Máximo pensó un momento.
—Creo que no más de tres días.
—¿Y qué pasó en esos tres días? —preguntó Nina.
Máximo reflexionó seriamente un rato y negó con la cabeza.
—Todo normal.
Decían que iban a hacer donaciones y méritos.
En realidad, fue solo un viaje de diversión al Valle de San Mictlán con un par de amigos cercanos y los guardaespaldas de la Familia Corbalán.
Al ir, la caravana de autos privados de Máximo llevaba diez maletines de seguridad.
Cada maletín estaba lleno de efectivo; llevaban un total de diez millones de pesos.
En aquel entonces, financió un total de diez escuelas.
Un millón para cada escuela.
Ese millón quizás sería una suma pequeña para una escuela grande en la ciudad.
Pero para esos lugares marginados en las montañas, era una bendición.

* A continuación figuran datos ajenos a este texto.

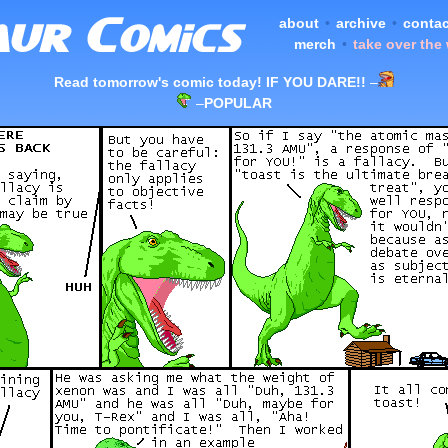
about
•
archive
•
contac
merch
•
take over the
Read tomorrow's comic today! IF YOU DARE!!
–
–
POPULAR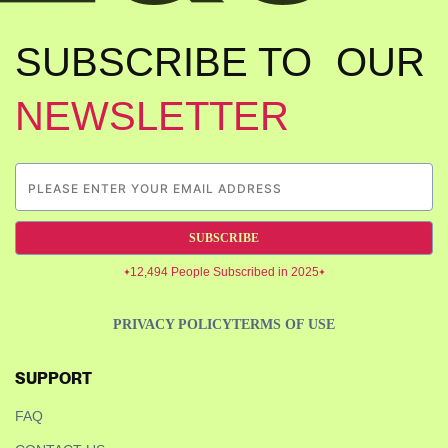
SUBSCRIBE TO OUR
NEWSLETTER
SUBSCRIBE
12,494 People Subscribed in 2025
PRIVACY POLICY
TERMS OF USE
SUPPORT
FAQ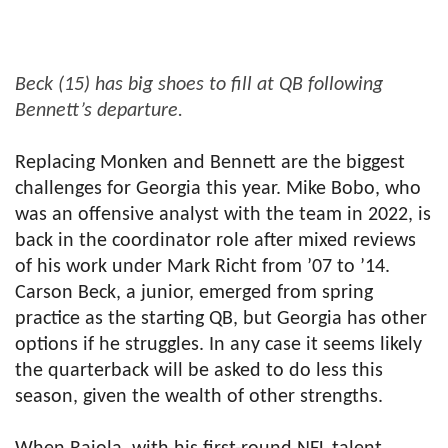
Beck (15) has big shoes to fill at QB following
Bennett’s departure.
Replacing Monken and Bennett are the biggest
challenges for Georgia this year. Mike Bobo, who
was an offensive analyst with the team in 2022, is
back in the coordinator role after mixed reviews
of his work under Mark Richt from ’07 to ’14.
Carson Beck, a junior, emerged from spring
practice as the starting QB, but Georgia has other
options if he struggles. In any case it seems likely
the quarterback will be asked to do less this
season, given the wealth of other strengths.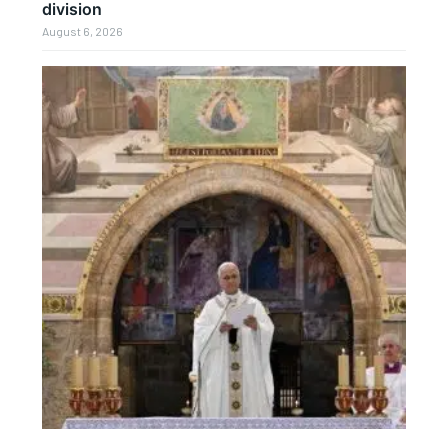
division
August 6, 2026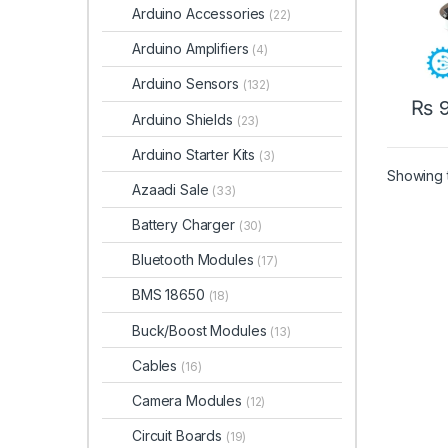
Arduino Accessories
(22)
Arduino Amplifiers
(4)
Arduino Sensors
(132)
₨
9
Arduino Shields
(23)
Arduino Starter Kits
(3)
Showing t
Azaadi Sale
(33)
Battery Charger
(30)
Bluetooth Modules
(17)
BMS 18650
(18)
Buck/Boost Modules
(13)
Cables
(16)
Camera Modules
(12)
Circuit Boards
(19)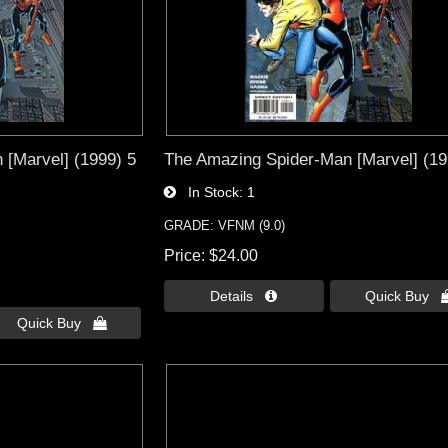
[Marvel] (1999) 5
The Amazing Spider-Man [Marvel] (19
In Stock
1
GRADE: VFNM (9.0)
Price
$24.00
Details 
Quick Buy 
Quick Buy 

Resolvía la vergüenza de los maestros rurales que no cobraban su sueldo y ayudaba a los estudiantes cuyas familias no podían pagar la matrícula a estudiar gratis.
Hace diez años, Máximo era solo un jovencito.
No sentía que esos diez millones donados casualmente trajeran una esperanza infinita a tantas familias.
Pero, curiosamente, al regresar del Valle de San Mictlán, su vida fue como si tuviera una estrella de la suerte: todo lo que hacía le salía bien.
Nahuel dijo que, como había ayudado a mucha gente, aquellos a quienes ayudó recordaban su bondad.
A medida que la fuerza de esos buenos deseos crecía, él recibía más recompensas.
Sumado a que su carta astral era excelente de nacimiento, según Nahuel, era un elegido del cielo con una fortuna inmensa.
Por eso había tenido un camino tan fluido hasta ahora.
A través de este breve recuerdo de Máximo, Nina no encontró nada especial.
No parecía haber oportunidad para que Catalina apareciera en escena.